Please write out the records below word for word, starting at the first line and ending at the line that contains "order: Dipsacales", with both of those lines included.
++++++++++++++++++++
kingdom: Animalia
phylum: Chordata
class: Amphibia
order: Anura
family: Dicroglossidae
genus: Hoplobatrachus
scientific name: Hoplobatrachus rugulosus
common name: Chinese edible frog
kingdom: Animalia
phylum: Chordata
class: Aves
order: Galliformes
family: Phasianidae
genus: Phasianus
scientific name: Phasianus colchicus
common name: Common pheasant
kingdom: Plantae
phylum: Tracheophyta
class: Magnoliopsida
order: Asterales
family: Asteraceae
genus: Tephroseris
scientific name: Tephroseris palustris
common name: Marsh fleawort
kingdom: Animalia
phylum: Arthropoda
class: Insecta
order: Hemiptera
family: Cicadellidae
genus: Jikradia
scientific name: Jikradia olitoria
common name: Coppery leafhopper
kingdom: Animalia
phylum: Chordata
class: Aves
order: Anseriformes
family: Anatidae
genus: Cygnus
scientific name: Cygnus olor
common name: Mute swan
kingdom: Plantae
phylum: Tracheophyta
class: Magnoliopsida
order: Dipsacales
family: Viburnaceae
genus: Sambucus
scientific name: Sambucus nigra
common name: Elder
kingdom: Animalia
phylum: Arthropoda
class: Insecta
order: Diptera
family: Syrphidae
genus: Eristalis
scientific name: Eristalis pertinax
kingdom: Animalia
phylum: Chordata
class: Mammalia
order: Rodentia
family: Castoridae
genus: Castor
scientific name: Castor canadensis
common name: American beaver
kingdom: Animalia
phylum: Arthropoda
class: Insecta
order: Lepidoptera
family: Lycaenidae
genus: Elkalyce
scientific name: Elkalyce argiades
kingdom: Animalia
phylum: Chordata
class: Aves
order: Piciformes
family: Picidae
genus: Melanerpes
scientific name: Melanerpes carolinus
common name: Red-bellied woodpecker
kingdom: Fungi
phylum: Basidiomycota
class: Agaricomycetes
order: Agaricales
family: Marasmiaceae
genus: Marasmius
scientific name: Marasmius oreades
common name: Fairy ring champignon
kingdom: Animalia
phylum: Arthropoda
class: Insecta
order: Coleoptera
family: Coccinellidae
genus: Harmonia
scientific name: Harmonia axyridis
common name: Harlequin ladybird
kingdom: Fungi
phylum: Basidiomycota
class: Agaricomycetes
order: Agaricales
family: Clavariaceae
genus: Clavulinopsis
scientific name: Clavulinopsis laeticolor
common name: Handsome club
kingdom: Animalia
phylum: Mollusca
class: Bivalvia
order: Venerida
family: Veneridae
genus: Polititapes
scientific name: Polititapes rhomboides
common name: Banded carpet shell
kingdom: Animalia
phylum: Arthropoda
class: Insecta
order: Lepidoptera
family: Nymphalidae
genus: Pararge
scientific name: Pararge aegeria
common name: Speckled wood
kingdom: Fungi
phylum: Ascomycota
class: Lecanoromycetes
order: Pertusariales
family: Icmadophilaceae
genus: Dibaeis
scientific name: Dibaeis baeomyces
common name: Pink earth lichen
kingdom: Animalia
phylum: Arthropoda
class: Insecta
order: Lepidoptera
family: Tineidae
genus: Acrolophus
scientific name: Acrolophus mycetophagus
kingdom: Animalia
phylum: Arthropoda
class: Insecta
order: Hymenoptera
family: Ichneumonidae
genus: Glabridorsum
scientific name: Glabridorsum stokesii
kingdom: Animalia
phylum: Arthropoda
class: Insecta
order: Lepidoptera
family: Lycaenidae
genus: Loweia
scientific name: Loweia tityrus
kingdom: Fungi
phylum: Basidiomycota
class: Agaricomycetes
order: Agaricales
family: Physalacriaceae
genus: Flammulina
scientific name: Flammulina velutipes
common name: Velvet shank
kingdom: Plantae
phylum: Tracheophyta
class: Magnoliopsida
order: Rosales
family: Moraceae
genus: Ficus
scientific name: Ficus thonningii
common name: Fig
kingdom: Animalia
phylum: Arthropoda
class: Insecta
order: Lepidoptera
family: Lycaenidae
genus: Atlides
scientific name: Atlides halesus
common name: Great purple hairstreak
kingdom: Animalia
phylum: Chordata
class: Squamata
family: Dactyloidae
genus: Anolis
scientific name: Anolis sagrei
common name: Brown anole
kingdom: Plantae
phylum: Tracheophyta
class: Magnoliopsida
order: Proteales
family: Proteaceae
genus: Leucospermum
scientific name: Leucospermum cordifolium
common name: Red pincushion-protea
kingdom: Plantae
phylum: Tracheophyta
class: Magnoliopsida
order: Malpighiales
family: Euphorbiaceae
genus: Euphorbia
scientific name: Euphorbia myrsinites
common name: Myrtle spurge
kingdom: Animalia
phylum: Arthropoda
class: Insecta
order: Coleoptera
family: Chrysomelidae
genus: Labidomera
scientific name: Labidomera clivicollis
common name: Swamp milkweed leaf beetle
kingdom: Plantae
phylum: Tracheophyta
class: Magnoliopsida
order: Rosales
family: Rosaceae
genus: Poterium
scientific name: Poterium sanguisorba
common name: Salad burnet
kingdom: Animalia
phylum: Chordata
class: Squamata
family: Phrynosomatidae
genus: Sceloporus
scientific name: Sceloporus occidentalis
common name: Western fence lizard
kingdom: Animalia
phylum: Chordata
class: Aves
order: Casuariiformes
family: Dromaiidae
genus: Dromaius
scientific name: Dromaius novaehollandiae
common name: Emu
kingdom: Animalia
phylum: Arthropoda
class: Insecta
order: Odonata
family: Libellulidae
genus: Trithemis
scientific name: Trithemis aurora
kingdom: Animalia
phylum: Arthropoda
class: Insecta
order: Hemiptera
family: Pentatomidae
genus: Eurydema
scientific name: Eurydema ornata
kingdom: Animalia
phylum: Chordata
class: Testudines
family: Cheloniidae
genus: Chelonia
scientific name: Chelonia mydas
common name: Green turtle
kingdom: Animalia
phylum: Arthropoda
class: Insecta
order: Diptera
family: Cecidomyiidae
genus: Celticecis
++++++++++++++++++++
=== Answer ===
kingdom: Animalia
phylum: Chordata
class: Amphibia
order: Anura
family: Dicroglossidae
genus: Hoplobatrachus
scientific name: Hoplobatrachus rugulosus
common name: Chinese edible frog
kingdom: Animalia
phylum: Chordata
class: Aves
order: Galliformes
family: Phasianidae
genus: Phasianus
scientific name: Phasianus colchicus
common name: Common pheasant
kingdom: Plantae
phylum: Tracheophyta
class: Magnoliopsida
order: Asterales
family: Asteraceae
genus: Tephroseris
scientific name: Tephroseris palustris
common name: Marsh fleawort
kingdom: Animalia
phylum: Arthropoda
class: Insecta
order: Hemiptera
family: Cicadellidae
genus: Jikradia
scientific name: Jikradia olitoria
common name: Coppery leafhopper
kingdom: Animalia
phylum: Chordata
class: Aves
order: Anseriformes
family: Anatidae
genus: Cygnus
scientific name: Cygnus olor
common name: Mute swan
kingdom: Plantae
phylum: Tracheophyta
class: Magnoliopsida
order: Dipsacales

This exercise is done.